Below is a proof, written by Kian Mayne, on how the optimum angle to throw/ kick or shoot something to make it travel the furthest distance horizontally possible is 45 degrees!

Applying the equations of linear motion (SUVAT) for the horizontal (we want to maximise the distance travelled along the x-axis):

$t = \text{?}$ – hmm…it’s going to be flying from when it’s kicked/thrown to when it hits the ground
$a = 0$ – neglecting air resistance
$u = v_x = v \cdot cos(\theta)$ – resolving $v$ for the x-axis
$v = \text{?}$ – don’t know and can’t find out
$s = \text{?}$ – what we want to find out
Looks like we need to find $t$! As mentioned above – we can find this from how long it stays in the air. The easiest way to do this is to double the time taken to reach the highest point. More SUVAT (but for the vertical y-axis!):

$t = \text{?}$ – what we want to find out
$a = g = -9.81$ – we’re taking upwards as positive
$u = v_y = v \cdot sin(\theta)$ – resolving $v$ for the y-axis
$v = 0$ – velocity is zero at the apex of the throw/kick/whatever
$s = \text{?}$ – unknown and irrelevant
We have all the variables except $s$ therefore we need the not-s equation:

$v = u + at$

$0 = v \cdot sin(\theta) -9.81t$

$v \cdot sin(\theta) = 9.81t$

$t = \frac{v \cdot sin(\theta)}{9.81}$

Excellent! We now have a constant expression for $t$ that we can use in the horizontal SUVAT equation (for which we use the not-v equation):

$s = ut + \frac{1}{2}at^2$

$s = t[v \cdot cos(\theta)] + \frac{1}{2} \cdot 0 \cdot t^2$

Substituting $t$ from earlier:

$s = \frac{v \cdot sin(\theta)}{9.81} \cdot v \cdot cos (\theta) + 0$

$s = \frac{v \cdot sin(\theta) \cdot v \cdot cos(\theta)}{9.81}$

$s = \frac{v^2}{9.81} \cdot sin(\theta) \cdot cos(\theta)$

Awesome! We now have an equation for $s$ in terms of constants and $s$. Finding the maximum can be done in two ways – one simple and one cooler and more mathematically rigorous.

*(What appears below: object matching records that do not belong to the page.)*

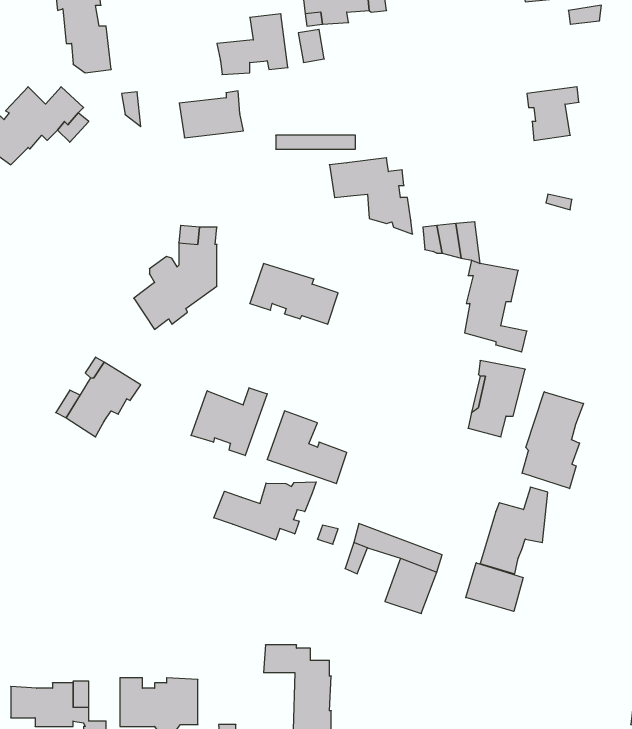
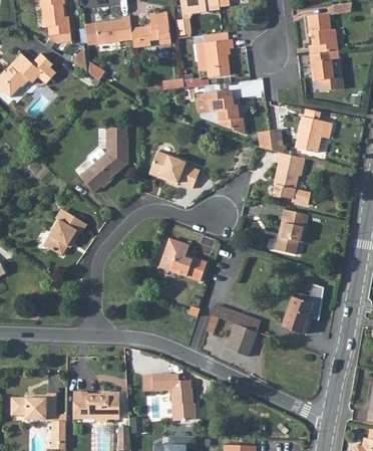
building: none -> [308,14,339,55]
building: none -> [204,40,234,78]
building: [179,91,243,138] -> [95,13,132,40]
building: none -> [295,117,329,153]
building: [191,388,267,456] -> none
building: [522,392,583,489] -> none
building: [214,482,316,540] -> none
building: [466,563,523,611] -> none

The simple way is as follows:

The $\frac{v^2}{9.81}$ part is a constant and thus can be ignored.
Therefore to maximise the function, we need to maximise $sin(\theta) \cdot cos(\theta)$
You can find the maximum by drawing the function $y = sin(x) \cdot cos(x)$ (below)
As you can see, the maximum occurs at 45°.
Boorrring. Let’s find the maximum via differentiation! When differentiating, we find a maximum by using the fact that, at a maximum or minimum (or point of inflection), the gradient (found by differentiating) is 0. OK, let’s see:

$s = \frac{v^2}{9.81} \cdot sin(\theta) \cdot cos(\theta)$

$\frac{d s}{d \theta} = \frac{d[ \frac{v^2}{9.81} \cdot sin(\theta) \cdot cos(\theta)]}{d\theta}$

As $\frac{v^2}{9.81}$ is constant, we can factor it out:

$\frac{d s}{d \theta} = \frac{v^2}{9.81} \cdot \frac{d[sin(\theta) \cdot cos(\theta)]}{d\theta}$

Using the product rule:

$\frac{d s}{d \theta} = \frac{v^2}{9.81} \cdot ( cos(\theta) \cdot \frac{d sin(\theta)}{d \theta} + sin(\theta) \cdot \frac{d cos(\theta)}{d \theta} )$

$\frac{d s}{d \theta} = \frac{v^2}{9.81} \cdot ( cos(\theta) \cdot cos(\theta) + sin(\theta) \cdot \: - sin(\theta) )$

Cool – now let’s set it equal to 0:

$0 = \frac{v^2}{9.81} \cdot ( cos(\theta) \cdot cos(\theta) + sin(\theta) \cdot \: - sin(\theta) )$

$0 = \frac{v^2}{9.81} \cdot ( cos^2(\theta) - sin^2(\theta))$

As $\frac{v^2}{9.81}$ is a constant, we can safely divide through by it (there are no solutions for $\theta$ in it):

$0 = cos^2(\theta) - sin^2(\theta)$

Now using the following trigonometric identity:

$sin^2(\theta) + cos^2(\theta) = 1$

$cos^2(\theta) = 1 - sin^2(\theta)$

Now substituting:

$\therefore \quad 0 = 1 - sin^2(\theta) - sin^2(\theta)$

$2 sin^2(\theta) = 1$

$sin^2(\theta) =\frac{1}{2}$

Square root both sides (we can ignore the negative root as that is in the opposite direction):

$sin(\theta) = \sqrt{\frac{1}{2}} = \frac{\sqrt{2}}{2}$

$sin^{-1}$ of both sides:

$\theta = 45$

There! FYI We can safely solve for $0 \leq \theta \leq 180$ as anything higher or lower would be the opposite direction.

Thanks Kian!